(Records from a data source)
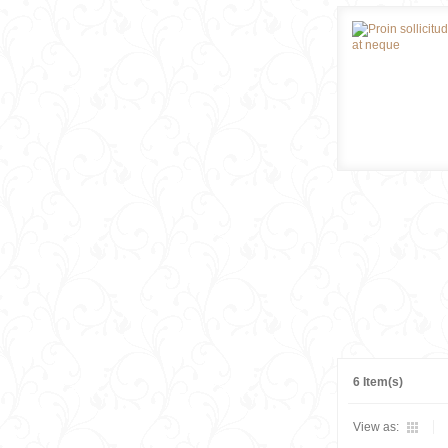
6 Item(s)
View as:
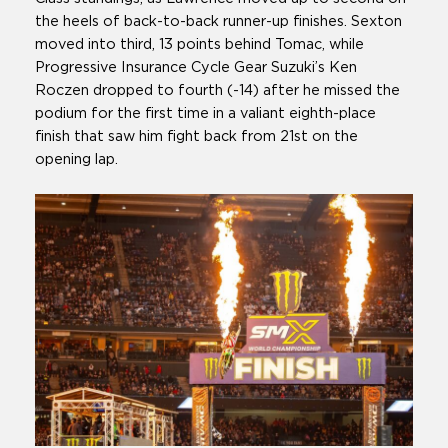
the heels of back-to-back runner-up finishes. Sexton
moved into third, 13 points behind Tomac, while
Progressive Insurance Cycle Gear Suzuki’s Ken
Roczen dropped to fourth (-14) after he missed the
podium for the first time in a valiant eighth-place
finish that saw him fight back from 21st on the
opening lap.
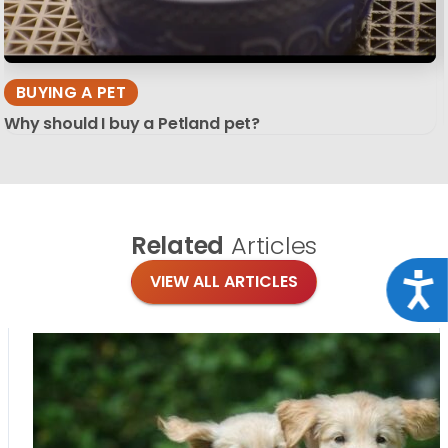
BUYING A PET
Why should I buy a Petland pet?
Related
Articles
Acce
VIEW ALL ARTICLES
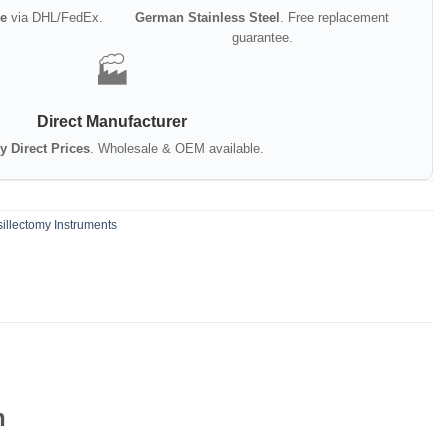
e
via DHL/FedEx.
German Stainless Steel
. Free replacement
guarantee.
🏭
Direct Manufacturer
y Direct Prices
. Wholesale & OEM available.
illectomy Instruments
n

* * *

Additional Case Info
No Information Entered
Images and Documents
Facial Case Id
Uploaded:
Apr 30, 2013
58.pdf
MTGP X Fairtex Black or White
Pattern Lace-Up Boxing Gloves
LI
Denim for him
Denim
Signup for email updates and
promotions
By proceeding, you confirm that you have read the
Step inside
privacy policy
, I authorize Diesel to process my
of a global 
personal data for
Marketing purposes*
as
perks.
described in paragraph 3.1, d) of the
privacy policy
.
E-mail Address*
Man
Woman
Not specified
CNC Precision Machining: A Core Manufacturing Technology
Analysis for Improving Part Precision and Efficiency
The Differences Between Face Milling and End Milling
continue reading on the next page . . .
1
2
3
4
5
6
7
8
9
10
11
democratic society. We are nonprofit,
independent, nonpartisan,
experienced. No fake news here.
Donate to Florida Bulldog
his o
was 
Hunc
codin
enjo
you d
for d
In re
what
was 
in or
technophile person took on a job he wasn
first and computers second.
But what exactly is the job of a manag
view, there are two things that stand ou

» **What you will do**:
Starting from the data above, filter for lines with "back" and copy each one.

» **Completed exercise**:
the heels of back-to-back runner-up finishes. Sexton
finish that saw him fight back from 21st on the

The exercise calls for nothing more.